De tweede manier is bottom-up. ‘Het ervaren probleem komt dan vanaf de werkvloer,’ aldus Arno. ‘Dan is het belangrijk om stil te staan bij wie nou het probleem ervaart. Gaat het om de cliënt, de naaste of de begeleider? Hier is niet altijd overeenstemming over. Een naaste komt bijvoorbeeld met een probleem en bedenkt hiervoor een oplossing. Maar als een cliënt het niet als een probleem ervaart, dan ervaart hij ook de oplossing niet. De technologie moet dus voor iedereen een verbetering zijn. Zijn alle partijen op de werkvloer het erover eens dat de technologie en verbetering is? Dan werkt de bottom-up-manier beter.’
Waarom is overeenstemming zo belangrijk? Een voorbeeld uit de praktijk
‘Stel, een cliënt wil graag medicatie in eigen beheer’, zegt Arno. ‘Hij wil minder afhankelijk worden van begeleiders. Daarom volgt hij het medicatieschema op zijn iPad. Dan blijkt dat hij de eerste periode toch wat fouten maakt. Zo neemt hij niet altijd zijn medicatie op tijd in. Zijn moeder hoort dat en raakt in paniek, want ze denkt onmiddellijk aan vijf jaar geleden. Haar zoon stierf toen bijna in haar armen omdat hij een epileptische aanval had. Hij had toen geen medicijnen ingenomen. Zo’n moeder zal dan meteen in actie komen. Ze zal zeggen: “Waarom zorgt de begeleider niet gewoon voor de medicatie? Dat ging toch goed?”’
Ga goed in gesprek met de werkvloer
‘Dit voorbeeld maakt duidelijk hoe belangrijk overeenstemming is’, licht Arno toe. ‘Aandacht hiervoor is nodig, want uiteindelijk zullen we niet om technologie heen kunnen. Het personeelstekort in de zorg wordt alleen nog maar groter. Inzet van technologie biedt hierbij kansen. Er kan zo meer tijd vrijkomen voor begeleiders om aandacht te geven aan de cliënt. Ze moeten wel voorbereid worden op hun nieuwe rol. Belangrijk is tot slot dat de inzet van de technologie niet alleen wordt aangestuurd vanuit het management. Ga juist heel goed in gesprek met de werkvloer. Dan heb je de grootste kans van slagen.’

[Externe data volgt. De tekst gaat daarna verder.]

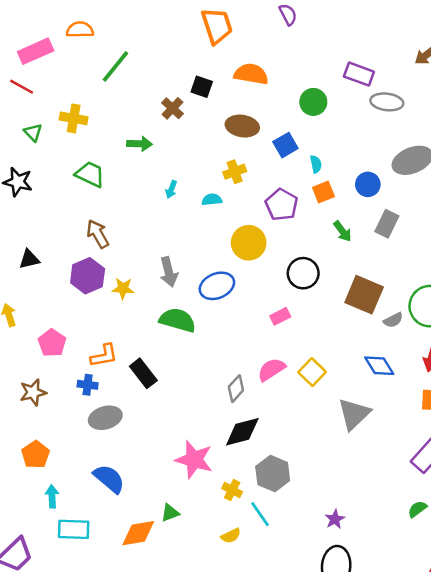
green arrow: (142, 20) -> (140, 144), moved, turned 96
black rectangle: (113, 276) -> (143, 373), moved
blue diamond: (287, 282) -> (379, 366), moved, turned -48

Over Arno Prinsen en de Innovatie-impuls
Arno Prinsen geeft scholing en advies over niet-aangeboren hersenletsel. Daarnaast is hij schrijver van twee boeken: ‘Heb ik een probleem dan?’ en ‘Ga toch weg!’. Hij helpt instellingen bij de toepassing van technologie voor de Innovatie-impuls. Met de Innovatie-impuls wil de overheid het voor cliënten en zorgverleners makkelijker maken om technologie toe te passen.